As air travel continues to be an integral part of our lives, it’s crucial to stay informed about safety regulations, especially when it comes to lithium batteries. The FDA’s PackSafe regulations are designed to ensure the safe transportation of lithium batteries, power banks, cell phone battery charging cases, and various other rechargeable and non-rechargeable lithium battery-powered devices. In this article, we’ll provide a comprehensive guide to these regulations, making it easier for you to navigate the do’s and don’ts when traveling with lithium batteries.
Lithium batteries are an integral part of our modern, tech-driven lives. From smartphones to laptops and power banks, these batteries are found in many of our daily devices. While they are required to undergo safety testing, it’s essential to be aware of the inherent risks associated with them.
One of the key concerns is the possibility of thermal runaway. This process can occur without warning and is characterized by a rapid increase in battery cell temperature and pressure, leading to the release of flammable gases. Thermal runaway can be triggered by factors such as physical damage, exposure to extreme temperatures, contact with water, overcharging, and improper packing. In some cases, it can even happen due to manufacturing defects.
Flight Crews and Lithium Battery Fires
Flight crews are trained to recognize and respond to lithium battery fires in the cabin. Passengers play a crucial role in air travel safety as well. If your lithium battery or device starts overheating, expanding, smoking, or burning, it’s imperative to notify the flight crew immediately. Quick action can help prevent potential incidents from escalating.
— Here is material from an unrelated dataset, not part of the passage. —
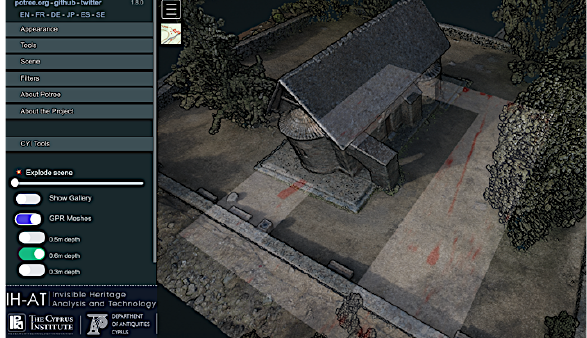
Figure 16. Panagia Phorviotissa (Asinou), Nikitari, 3D point cloud and GPR data (-0.6 m) displaying underground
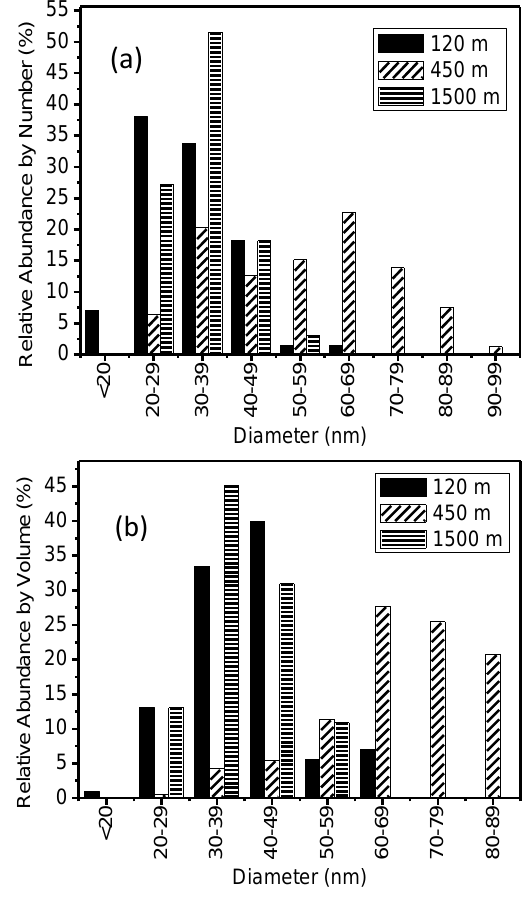
Fig. 5b Fig. 5. Relative abundance by number (a) and volume (b) at differ-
PackSafe Regulations for Carrying Lithium Batteries
Here’s a breakdown of the key PackSafe regulations that passengers need to be aware of when traveling with lithium batteries:
Carry-On Requirement: Spare (uninstalled) lithium ion and lithium metal batteries, power banks, and cell phone battery charging cases must be carried in your carry-on baggage. These batteries should never be placed in checked-in bags.
Size Limits: Lithium metal (non-rechargeable) batteries are limited to 2 grams of lithium per battery. Lithium ion (rechargeable) batteries are limited to a rating of 100 watt hours (Wh) per battery. These size limits cover most types of lithium batteries used in everyday electronic devices.
Quantity Limits: Most batteries have no specific quantity limits, but they must be intended for personal use. Batteries carried for resale or distribution purposes are prohibited. However, for larger lithium ion batteries (101–160 Wh per battery) or lithium metal batteries (2-8 grams), passengers may carry a maximum of two spare batteries.
Battery Protection: Batteries must be adequately protected from damage during your journey. Battery terminals, typically found at the ends, should be safeguarded from short-circuit risks. Methods for protection include keeping batteries in their retail packaging, covering terminals with tape, using a battery case, or placing them securely in a plastic bag or protective pouch.
Safety Precautions for Damaged Batteries
Damaged or recalled batteries and battery-powered devices that may generate sparks or dangerous heat must not be carried aboard an aircraft, whether in carry-on or checked baggage. It’s essential to remove or safely address any damaged or recalled batteries before traveling. Airlines may provide further guidance on transporting individual recalled products.
Calculating Battery Wh Rating
Newer lithium ion batteries have the Wh (Watt-hour) rating marked on them. To calculate Wh, multiply the battery voltage by the Amp hours (Ah).
By understanding and following these PackSafe regulations, you can ensure your air travel is not only convenient but, more importantly, safe. Whether you’re carrying a smartphone, laptop, or power bank, these guidelines are designed to make your journey secure and trouble-free. Safe travels!